As Lakeisha continued learning and helping, about a year later in 2006, the family had a new house courtesy of Habitat.
“It was crazy,” Lakeisha said of the home. “I was the first person in my whole entire family to ever become a homeowner … I never thought that was going to happen.”
The family was happy where it was: together, in an actual home. They were content. The home they were in was more than they ever thought they would have.
But after 13 years of living in that Habitat home, Lakeisha, who works for ExamWorks Clinical Solutions, got a flyer in the mail from a realtor at her church. So, making another impulsive decision — in this case, for the better — she decided to ask about selling her home.

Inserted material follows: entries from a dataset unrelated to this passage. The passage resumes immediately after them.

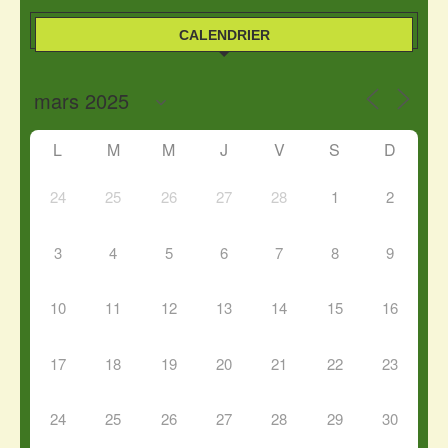
CALENDRIER
L
M
M
J
V
S
D
24
25
26
27
28
1
2
3
4
5
6
7
8
9
10
11
12
13
14
15
16
17
18
19
20
21
22
23
24
25
26
27
28
29
30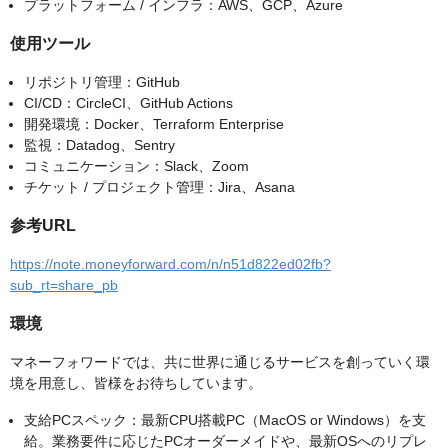
プラットフォーム / インフラ：AWS、GCP、Azure
使用ツール
リポジトリ管理：GitHub
CI/CD：CircleCI、GitHub Actions
開発環境：Docker、Terraform Enterprise
監視：Datadog、Sentry
コミュニケーション：Slack、Zoom
チケット / プロジェクト管理：Jira、Asana
参考URL
https://note.moneyforward.com/n/n51d822ed02fb?
sub_rt=share_pb
環境
マネーフォワードでは、共に世界に通じるサービスを創っていく環
境を用意し、皆様をお待ちしています。
支給PCスペック：最新CPU搭載PC（MacOS or Windows）を支
給。業務要件に応じたPCオーダーメイドや、最新OSへのリプレ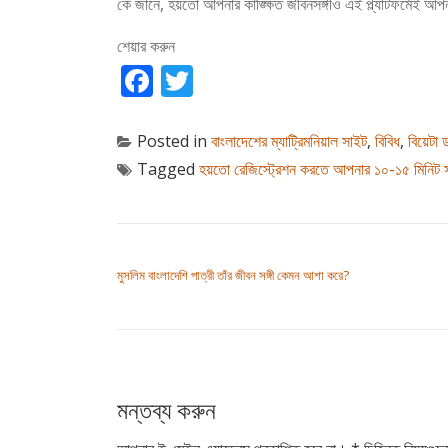
কে জানে, হয়তো আপনার কাঙ্ক্ষিত জীবনসঙ্গীও এই প্ল্যাটফর্মেই আপ
শেয়ার করুন
Facebook
Twitter
Posted in
বাংলাদেশের ম্যাট্রিমনিয়াল সাইট
,
বিবিধ
,
বিয়েটা
Tagged
হয়তো রেজিস্ট্রেশন করতে আপনার ১০-১৫ মিনিট 
পোস্ট ন্যাভিগেশন
মুসলিম বাংলাদেশি পাত্রী তাঁর জীবন সঙ্গী কেমন আশা করে?
মন্তব্য করুন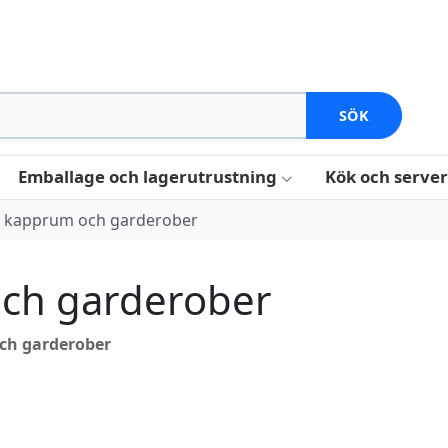
SÖK
Emballage och lagerutrustning
Kök och serve
é kapprum och garderober
ch garderober
ch garderober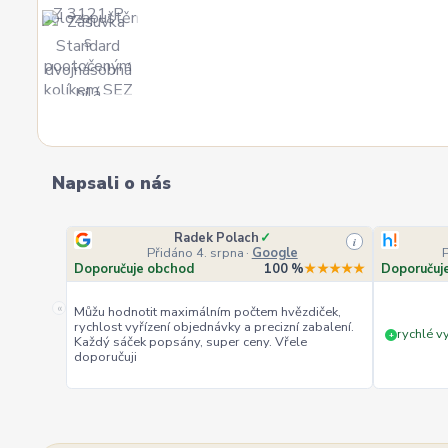
Napsali o nás
Radek Polach
✓
i
Přidáno 4. srpna
·
Google
Doporučuje obchod
100 %
★★★★★
Doporučuj
«
Můžu hodnotit maximálním počtem hvězdiček,
rychlost vyřízení objednávky a precizní zabalení.
rychlé vy
+
Každý sáček popsány, super ceny. Vřele
doporučuji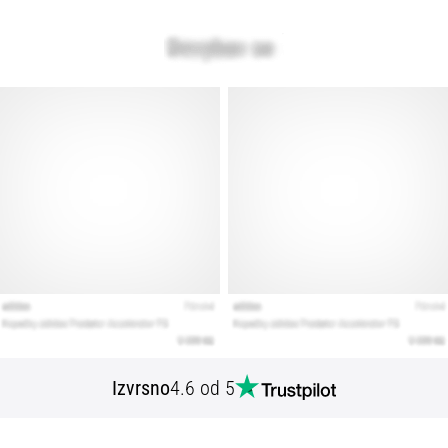
Izvrsno
4.6 od 5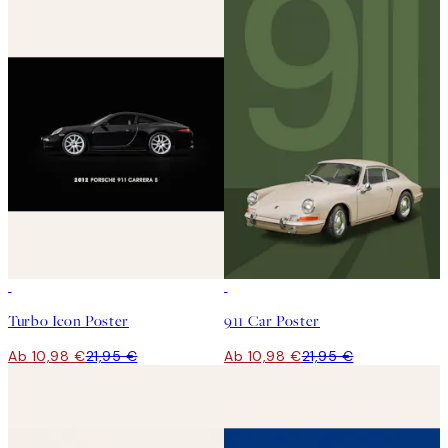
50%*
50%*
Turbo Icon Poster
911 Car Poster
Ab 10,98 €
21,95 €
Ab 10,98 €
21,95 €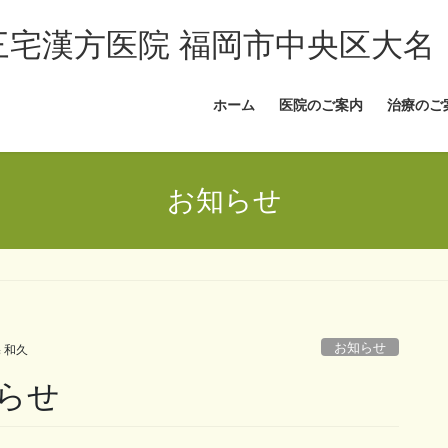
三宅漢方医院 福岡市中央区大名
ホーム
医院のご案内
治療のご
お知らせ
お知らせ
 和久
らせ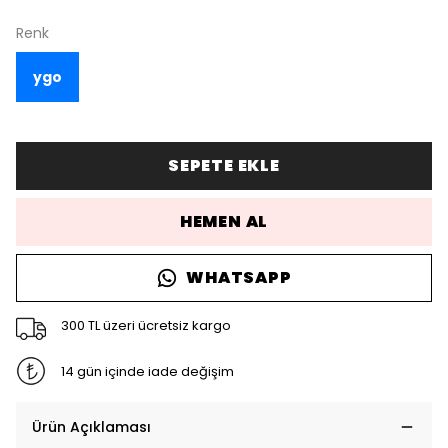
Renk
ygo
SEPETE EKLE
HEMEN AL
WHATSAPP
300 TL üzeri ücretsiz kargo
14 gün içinde iade değişim
Ürün Açıklaması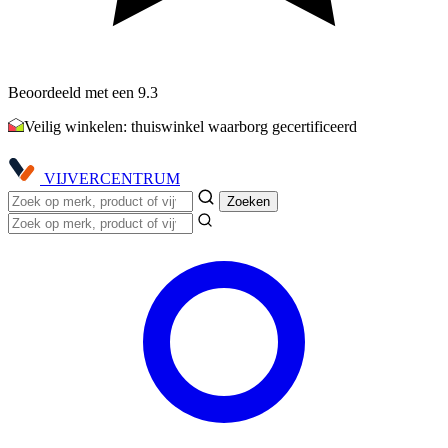
Beoordeeld met een 9.3
Veilig winkelen: thuiswinkel waarborg gecertificeerd
VIJVER
CENTRUM
Zoeken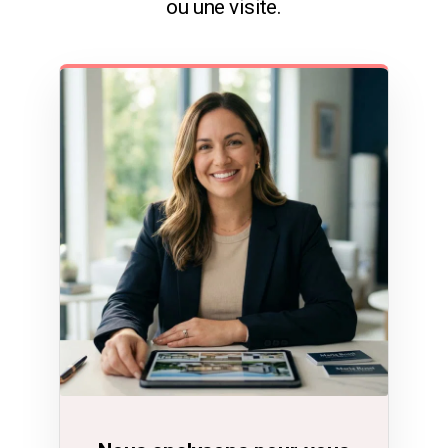
ou une visite.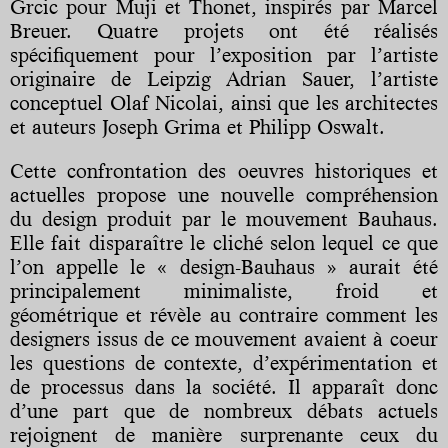
Grcic pour Muji et Thonet, inspirés par Marcel
Breuer. Quatre projets ont été réalisés
spécifiquement pour l’exposition par l’artiste
originaire de Leipzig Adrian Sauer, l’artiste
conceptuel Olaf Nicolai, ainsi que les architectes
et auteurs Joseph Grima et Philipp Oswalt.
Cette confrontation des oeuvres historiques et
actuelles propose une nouvelle compréhension
du design produit par le mouvement Bauhaus.
Elle fait disparaître le cliché selon lequel ce que
l’on appelle le « design-Bauhaus » aurait été
principalement minimaliste, froid et
géométrique et révèle au contraire comment les
designers issus de ce mouvement avaient à coeur
les questions de contexte, d’expérimentation et
de processus dans la société. Il apparaît donc
d’une part que de nombreux débats actuels
rejoignent de manière surprenante ceux du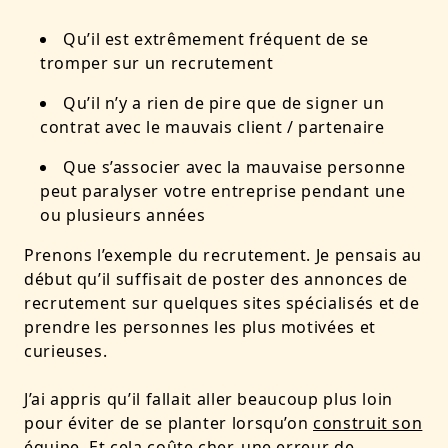
Qu’il est extrêmement fréquent de se
tromper sur un recrutement
Qu’il n’y a rien de pire que de signer un
contrat avec le mauvais client / partenaire
Que s’associer avec la mauvaise personne
peut paralyser votre entreprise pendant une
ou plusieurs années
Prenons l’exemple du recrutement. Je pensais au
début qu’il suffisait de poster des annonces de
recrutement sur quelques sites spécialisés et de
prendre les personnes les plus motivées et
curieuses.
J’ai appris qu’il fallait aller beaucoup plus loin
pour éviter de se planter lorsqu’on
construit son
équipe
. Et cela coûte cher, une erreur de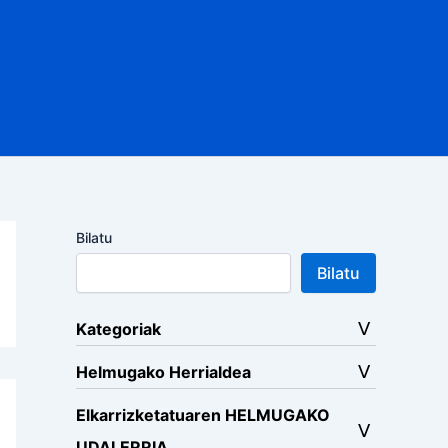
Bilatu
Bilatu
Kategoriak
Helmugako Herrialdea
Elkarrizketatuaren HELMUGAKO
UDALERRIA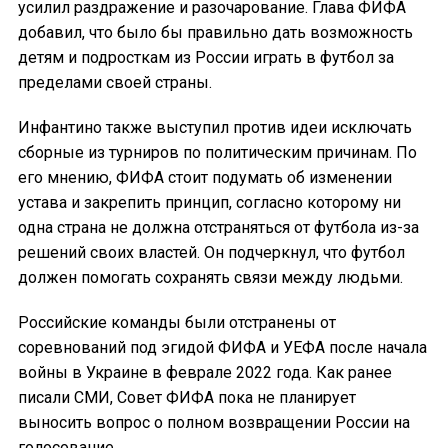
усилил раздражение и разочарование. Глава ФИФА
добавил, что было бы правильно дать возможность
детям и подросткам из России играть в футбол за
пределами своей страны.
Инфантино также выступил против идеи исключать
сборные из турниров по политическим причинам. По
его мнению, ФИФА стоит подумать об изменении
устава и закрепить принцип, согласно которому ни
одна страна не должна отстраняться от футбола из-за
решений своих властей. Он подчеркнул, что футбол
должен помогать сохранять связи между людьми.
Российские команды были отстранены от
соревнований под эгидой ФИФА и УЕФА после начала
войны в Украине в феврале 2022 года. Как ранее
писали СМИ, Совет ФИФА пока не планирует
выносить вопрос о полном возвращении России на
голосование.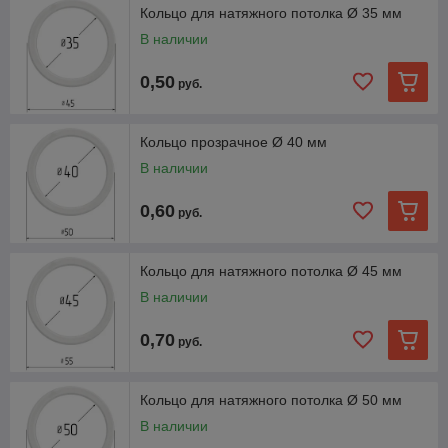
Кольцо для натяжного потолка Ø 35 мм
В наличии
0,50
руб.
Кольцо прозрачное Ø 40 мм
В наличии
0,60
руб.
Кольцо для натяжного потолка Ø 45 мм
В наличии
0,70
руб.
Кольцо для натяжного потолка Ø 50 мм
В наличии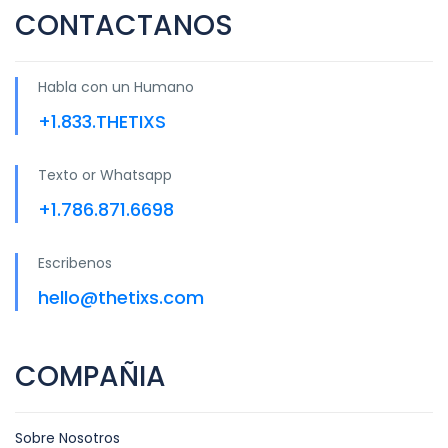
CONTACTANOS
Habla con un Humano
+1.833.THETIXS
Texto or Whatsapp
+1.786.871.6698
Escribenos
hello@thetixs.com
COMPAÑIA
Sobre Nosotros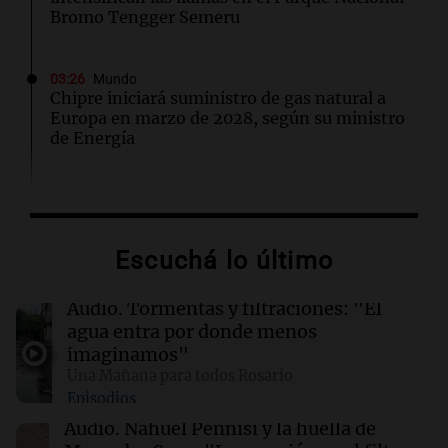
Bromo Tengger Semeru
03:26
Mundo
Chipre iniciará suministro de gas natural a
Europa en marzo de 2028, según su ministro
de Energía
02:13
Mundo
Más de 1.300 vuelos cancelados en Shanghái
ante la llegada del tifón Dolphin
Escuchá lo último
02:03
Tecnología
Audio.
Tormentas y filtraciones: "El
Airbnb acelera el lanzamiento de funciones
agua entra por donde menos
gracias a la inteligencia artificial en su
imaginamos"
búsqueda
Una Mañana para todos Rosario
Episodios
01:49
Mundo
Audio.
Nahuel Pennisi y la huella de
El Pentágono solicita a la industria de defensa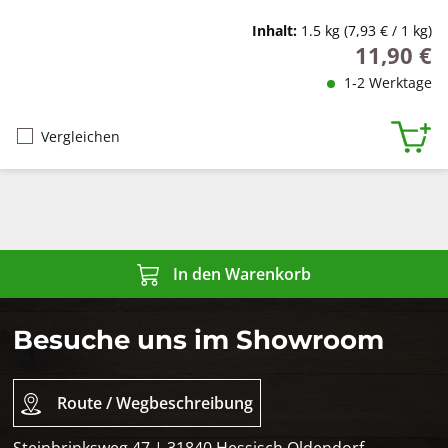
Inhalt:
1.5 kg
(7,93 € / 1 kg)
11,90 €
Regulärer P
1-2 Werktage
Vergleichen
In den Warenkorb
Besuche uns im Showroom
Route / Wegbeschreibung
Steinbrinksweg 47 | 31840 Hessisch Oldendorf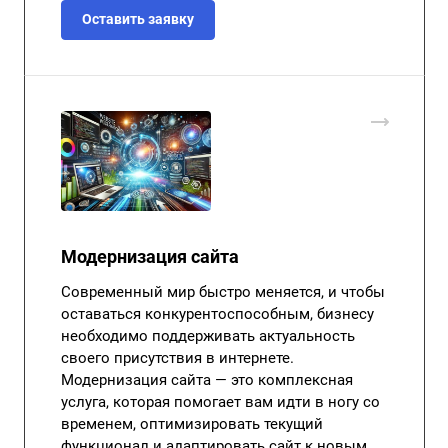
Оставить заявку
Модернизация сайта
Современный мир быстро меняется, и чтобы
оставаться конкурентоспособным, бизнесу
необходимо поддерживать актуальность
своего присутствия в интернете.
Модернизация сайта — это комплексная
услуга, которая помогает вам идти в ногу со
временем, оптимизировать текущий
функционал и адаптировать сайт к новым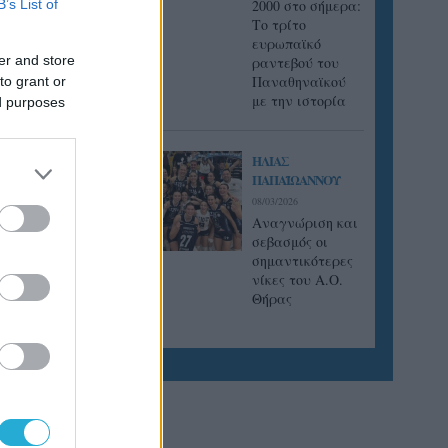
B’s List of
2000 στο σήμερα:
Tο τρίτο
σε το
ευρωπαϊκό
 ο οποίος
er and store
ραντεβού του
 παίζει
Παναθηναϊκού
to grant or
με την ιστορία
ed purposes
ΗΛΙΑΣ
ΠΑΠΑΪΩΑΝΝΟΥ
08/03/2026
Αναγνώριση και
σεβασμός οι
σημαντικότερες
νίκες του Α.Ο.
υς του
Θήρας
λησε για
η στους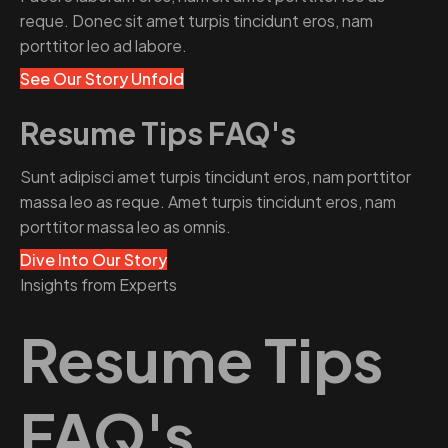
reque. Donec sit amet turpis tincidunt eros, nam
porttitor leo ad labore.
See Our Story Unfold
Resume Tips FAQ's
Sunt adipisci amet turpis tincidunt eros, nam porttitor
massa leo as reque. Amet turpis tincidunt eros, nam
porttitor massa leo as omnis.
Dive Into Our Story
Insights from Experts
Resume Tips
FAQ's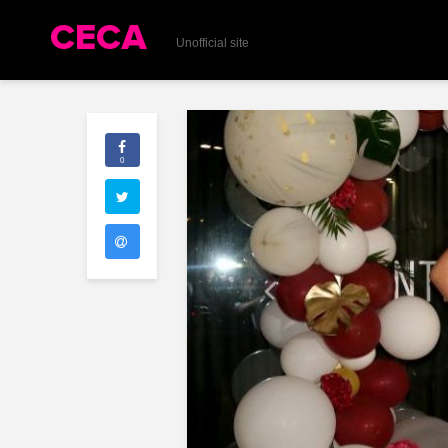
Unofficial site
0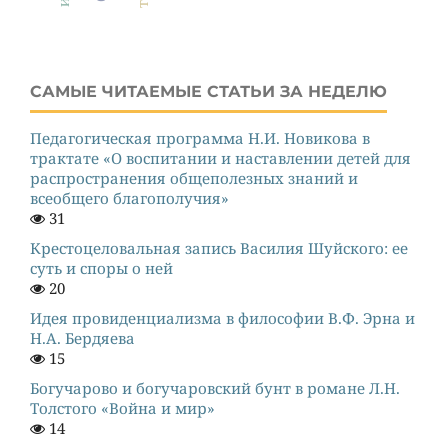
САМЫЕ ЧИТАЕМЫЕ СТАТЬИ ЗА НЕДЕЛЮ
Педагогическая программа Н.И. Новикова в
трактате «О воспитании и наставлении детей для
распространения общеполезных знаний и
всеобщего благополучия»
31
Крестоцеловальная запись Василия Шуйского: ее
суть и споры о ней
20
Идея провиденциализма в философии В.Ф. Эрна и
Н.А. Бердяева
15
Богучарово и богучаровский бунт в романе Л.Н.
Толстого «Война и мир»
14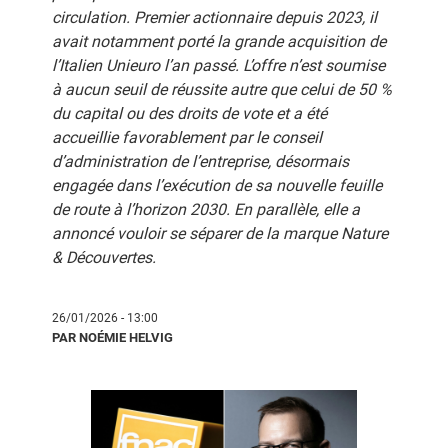
circulation. Premier actionnaire depuis 2023, il
avait notamment porté la grande acquisition de
l’Italien Unieuro l’an passé. L’offre n’est soumise
à aucun seuil de réussite autre que celui de 50 %
du capital ou des droits de vote et a été
accueillie favorablement par le conseil
d’administration de l’entreprise, désormais
engagée dans l’exécution de sa nouvelle feuille
de route à l’horizon 2030. En parallèle, elle a
annoncé vouloir se séparer de la marque Nature
& Découvertes.
26/01/2026 - 13:00
PAR NOÉMIE HELVIG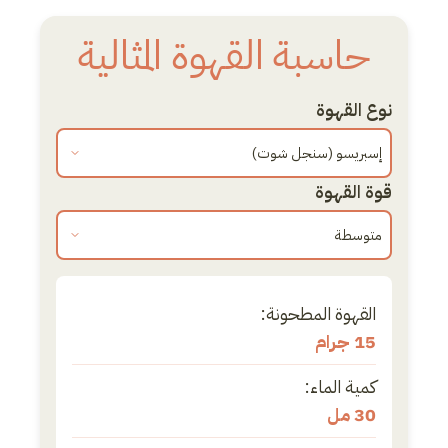
Ski
حاسبة القهوة المثالية
t
conten
نوع القهوة
قوة القهوة
القهوة المطحونة:
15 جرام
كمية الماء:
30 مل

With some information from her fellow churchgoer, Lakeisha put her house on the market and it sold in less than a week. She made $100,000 on the sell, and she found a new home in East Hall and the family moved in Aug. 9.
“I love the East Hall community,” Lakeisha said. “That was major for me, because even though I grew up kind of in the city, moving into that Habitat home and being a part of the East Hall community was the first time I felt like I belonged somewhere.”
In order to sell a Habitat home, Alison McElvery, executive director at Habitat for Humanity of Hall County, said it’s similar to any other home. The Habitat homeowner has to pay off what’s remaining on the mortgage and then gets the rest to use for their new home. And in Lakeisha’s case, pay off all her debt, too.
“As a Habitat director — and I met with other metro Atlanta directors — a Habitat homeowner like Lakeisha doesn’t come around every day of the week,” McElvery said.
Lakeisha went through all the steps, putting in the time and effort to receive the Habitat home and continued working hard until she was able to sell that home and move into a new place that truly felt like her own.
And ever since McElvery’s known Lakeisha, she’s been impressed.
“She’s just a special, special person,” McElvery said of Lakeisha.
And Lakeisha couldn’t be more grateful for Habitat.
“They were probably the first ones that ever took a chance on me,” Lakeisha said.